When he said that it shocked me. It made me notice that there was more to Puck then what others judged him as or what I have judged him as.

“I mean I see God everytime I make out with a new chick.”

That sounded more like the Puck we all know. He never said that stuff when he was alone with me. But does he only say that kind of stuff to make us all see that he isn't that sensitive? Then Puck got up and started to sing “Only the Good Die Young.” He looked great singing it and he sounded good too. He kept staring at me during it like the song was about me but I didn't mind if it was. At this one verse he walked up to me and I was shocked but then I started to laugh as he gave me smirky smile he does and I started to dance to it.


Ater glee club I was in the hallway and Puck ran up to me and said,

“Hey did you like my song?” He was now in front of me which made me stop walking.
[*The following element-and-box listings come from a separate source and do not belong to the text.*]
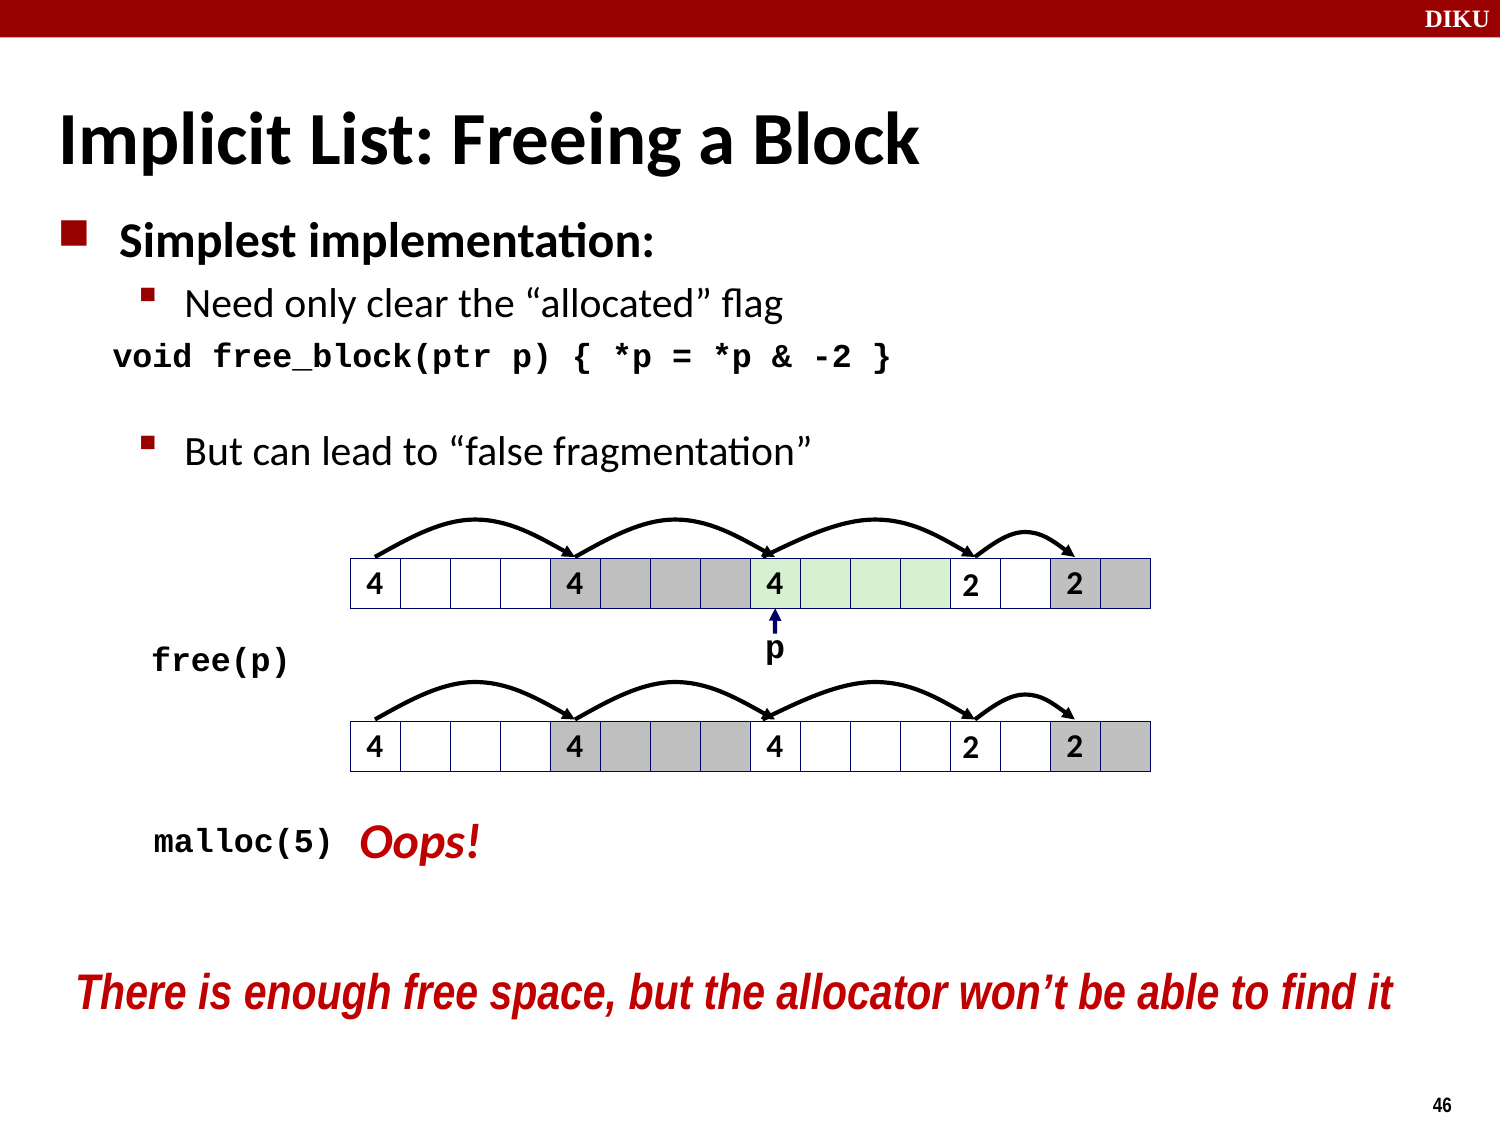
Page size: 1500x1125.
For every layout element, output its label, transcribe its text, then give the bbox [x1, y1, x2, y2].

text_box [599, 720, 749, 771]
text_box [399, 720, 549, 771]
text_box [399, 558, 550, 609]
text_box 4 [550, 558, 599, 609]
text_box Simplest implementation: Need only clear the “allocated” flag void free_block(ptr p) { *p = *p & -2 } But can lead to “false fragmentation” [47, 200, 1411, 913]
text_box [800, 558, 947, 609]
text_box [800, 720, 947, 771]
text_box free(p) [136, 633, 306, 689]
text_box 2 [1050, 720, 1099, 771]
text_box 4 [349, 558, 399, 609]
text_box Implicit List: Freeing a Block [43, 87, 1225, 182]
text_box 2 [1049, 558, 1099, 609]
text_box 2 [947, 719, 995, 776]
text_box malloc(5) [139, 814, 344, 871]
text_box 4 [749, 720, 800, 771]
text_box 4 [549, 720, 599, 771]
text_box Oops! [344, 799, 497, 876]
text_box 4 [749, 558, 800, 609]
text_box 2 [947, 557, 995, 613]
text_box [599, 558, 749, 609]
text_box 4 [349, 720, 399, 771]
text_box [1099, 720, 1150, 771]
text_box [995, 558, 1049, 609]
text_box [1099, 558, 1150, 609]
text_box There is enough free space, but the allocator won’t be able to find it [60, 951, 1405, 1072]
text_box [995, 720, 1050, 771]
text_box p [750, 620, 800, 677]
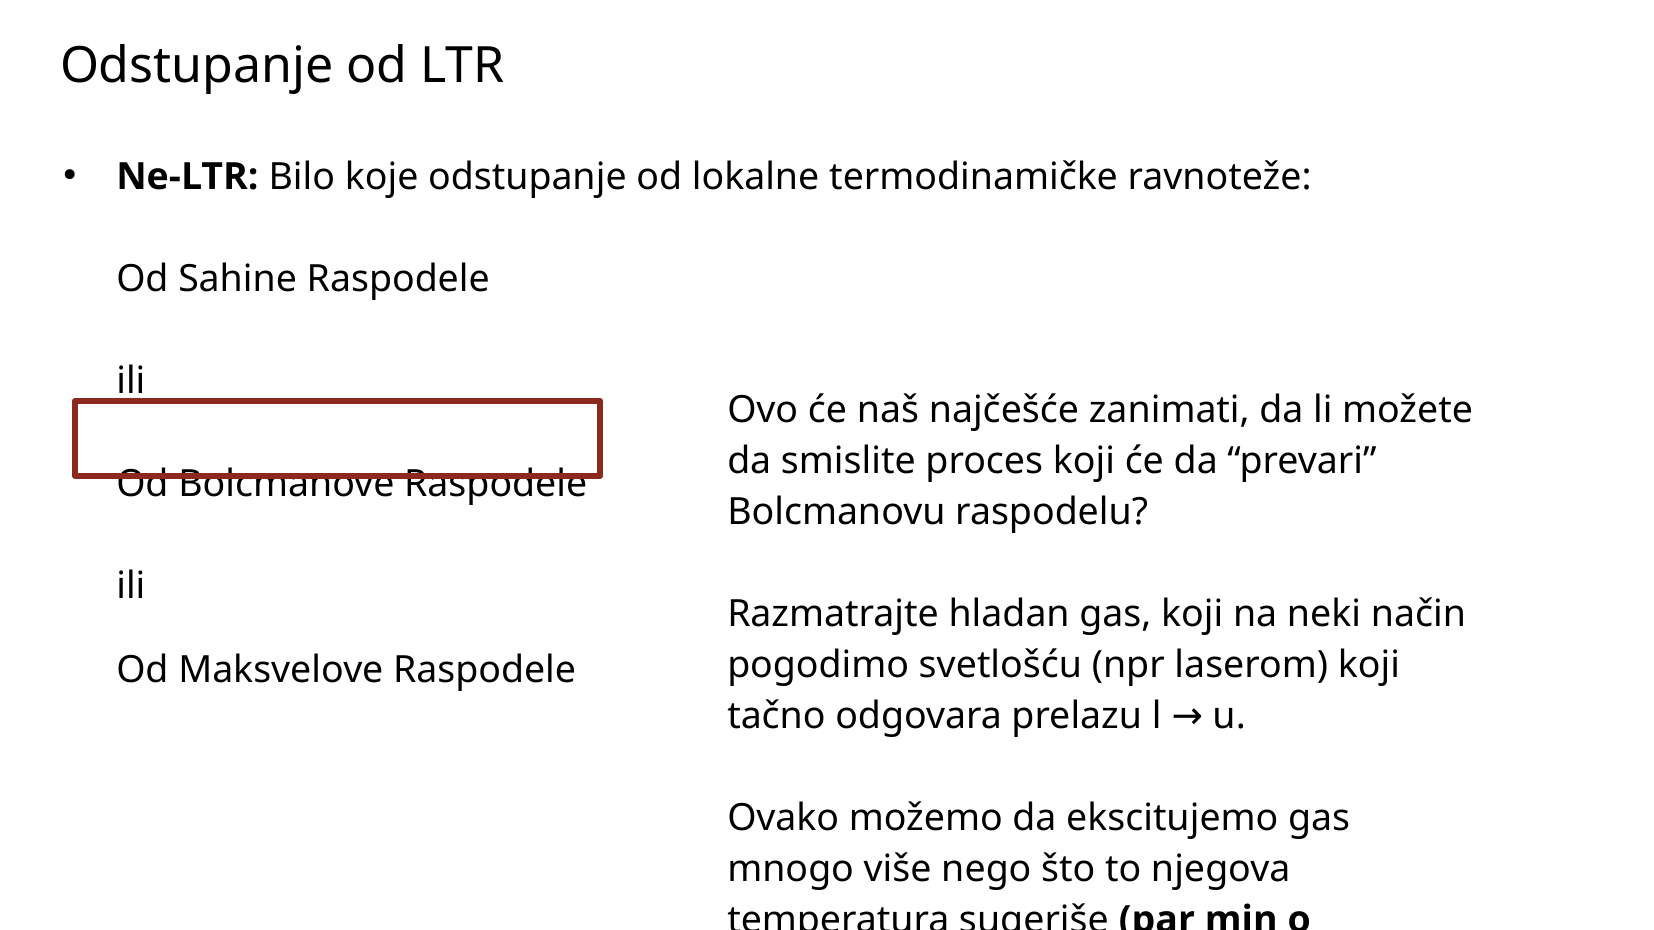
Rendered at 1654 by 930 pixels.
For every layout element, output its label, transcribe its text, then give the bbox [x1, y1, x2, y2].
“Yeah it was okay.” I tried to play it off cool.

“Okay? You loved it and I know you did. I saw it.” I giggled a little

“Okay maybe I did so what?”

“Well it was kind of about you.” I was confused.

“How was it about me?”

“You used to be a virgin didn't you.”

“Yeah until some Lima loser knocked me up.” We both laughed. It was nice we could both laugh off the old things. The stuff we said and di to each other before we actually knew each other.

“Hey! You said I wasn't a loser that I was sweet and romantic.” He said this so charmingly.

“I did? It must of been all the hormones.” I laughed but he looked dead serious.

He got closer to me. Close enough to kiss me. “You know you love me.” He smirked and turned to walk away.


Why does he keep leaving me like this. With all these emotions that I don't know what to do with. I don't like Puck. He is just my good friend. Thats all!